-- EXTRACTED MATERIAL start --

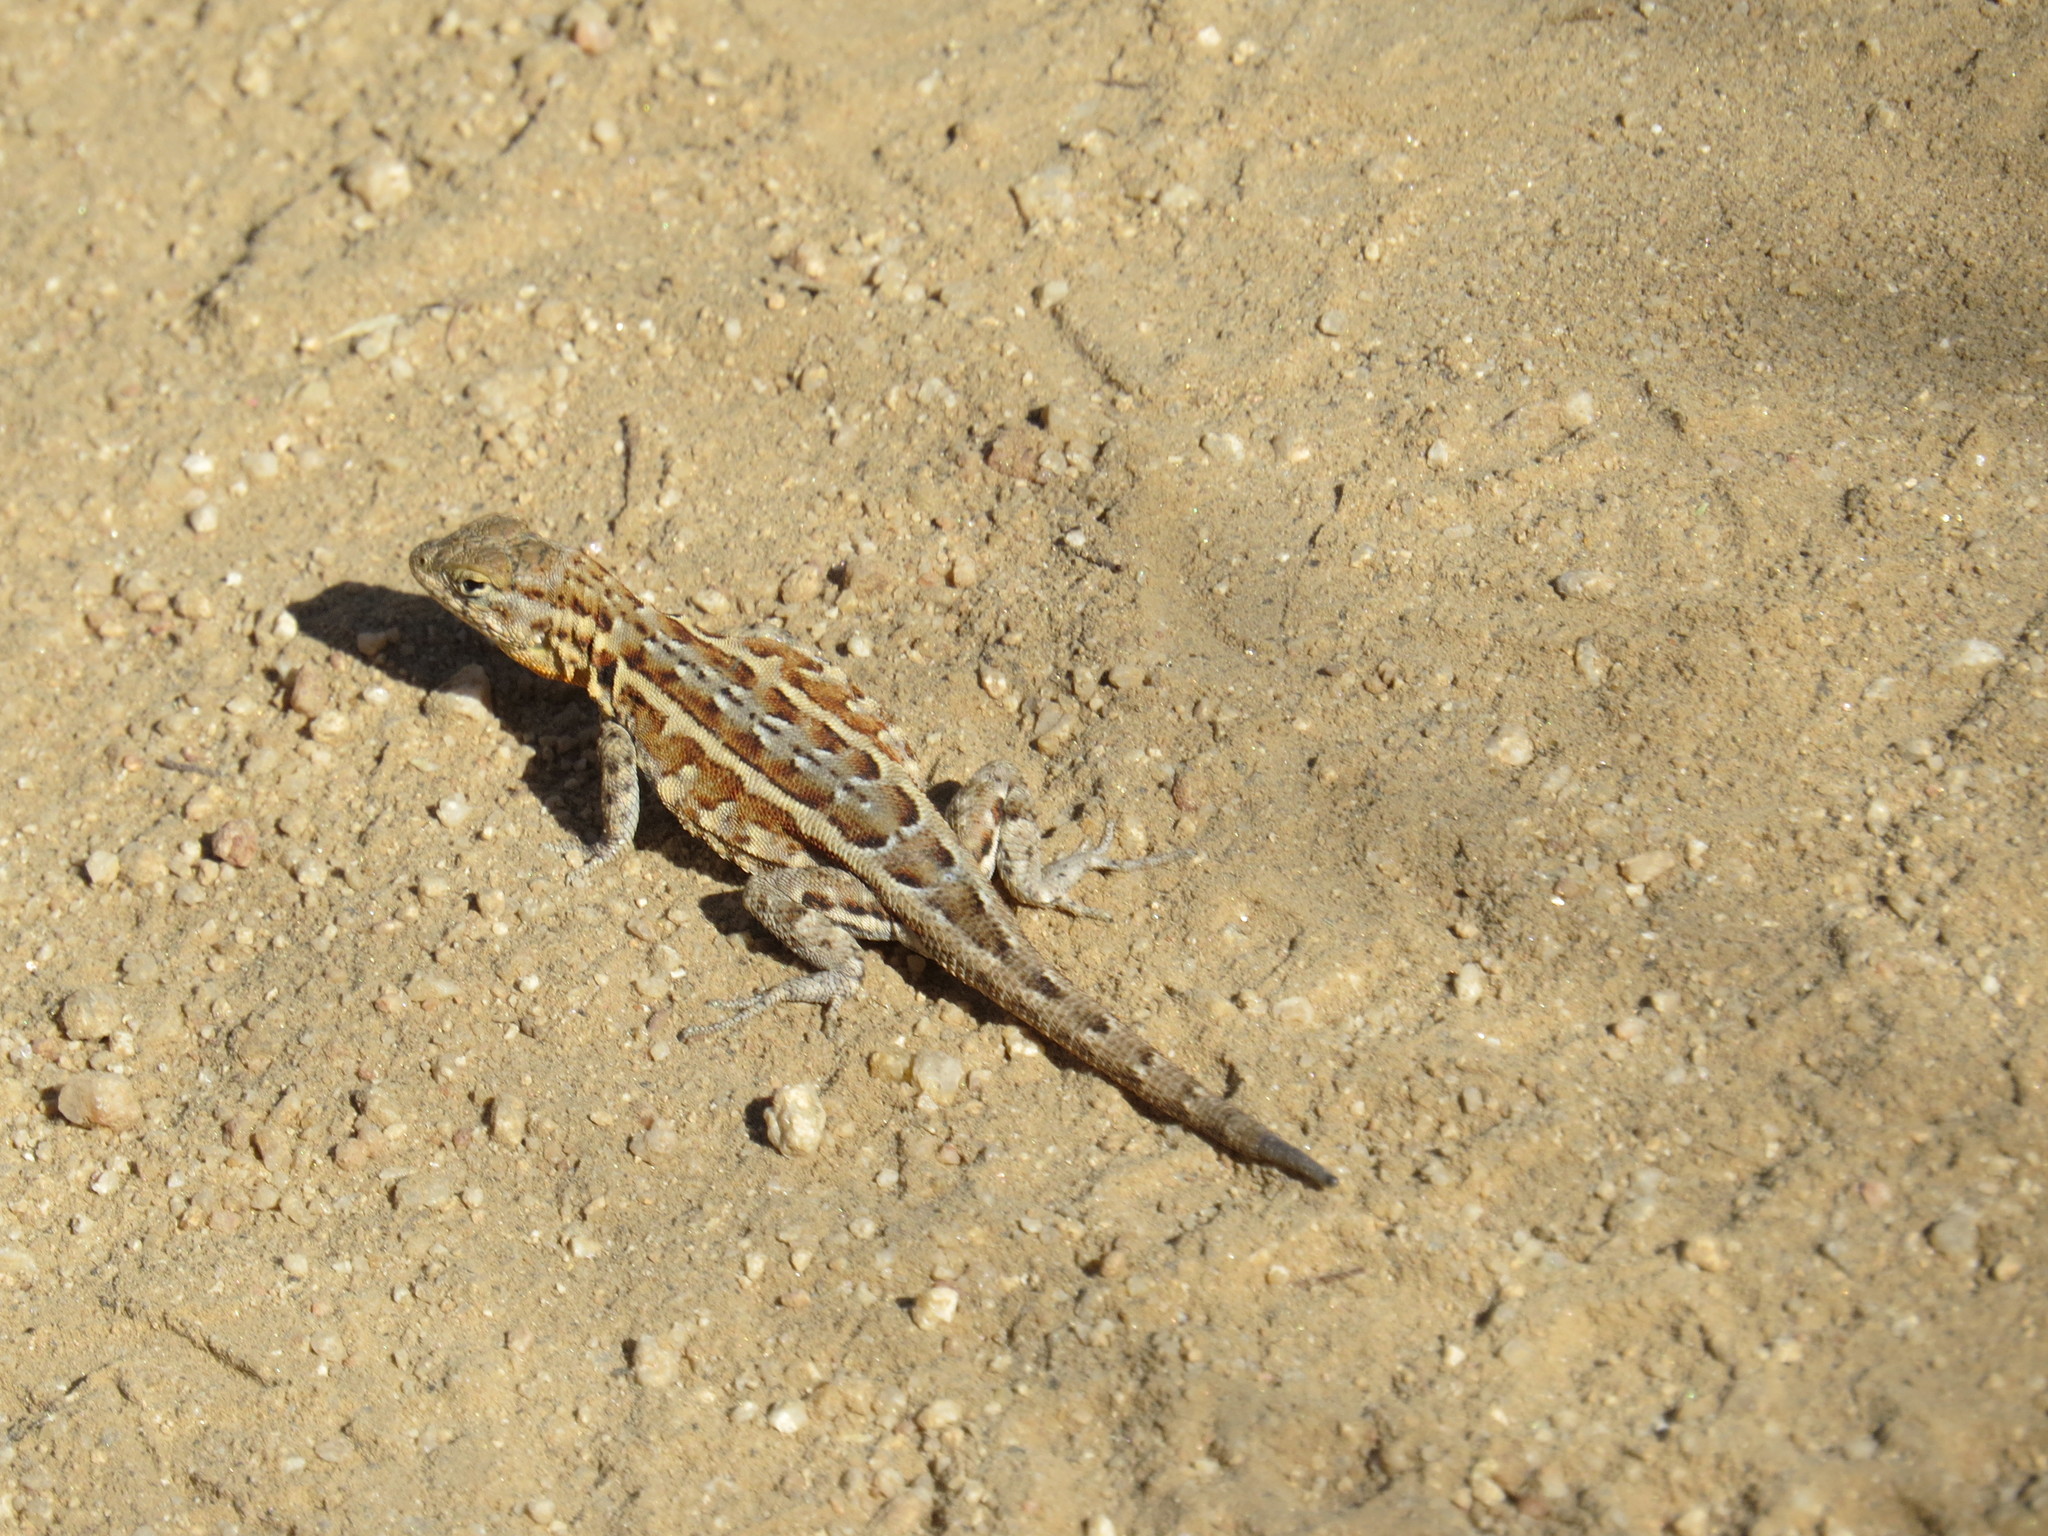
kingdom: Animalia
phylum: Chordata
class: Squamata
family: Phrynosomatidae
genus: Uta
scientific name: Uta stansburiana
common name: Side-blotched lizard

-- EXTRACTED MATERIAL end --

* WHAT IS EXPECTED *
Reproduce, unchanged, the lines from the one containing "phylum: Chordata" through the end of the rows.

* SOLUTION TO THIS EXERCISE *
phylum: Chordata
class: Squamata
family: Phrynosomatidae
genus: Uta
scientific name: Uta stansburiana
common name: Side-blotched lizard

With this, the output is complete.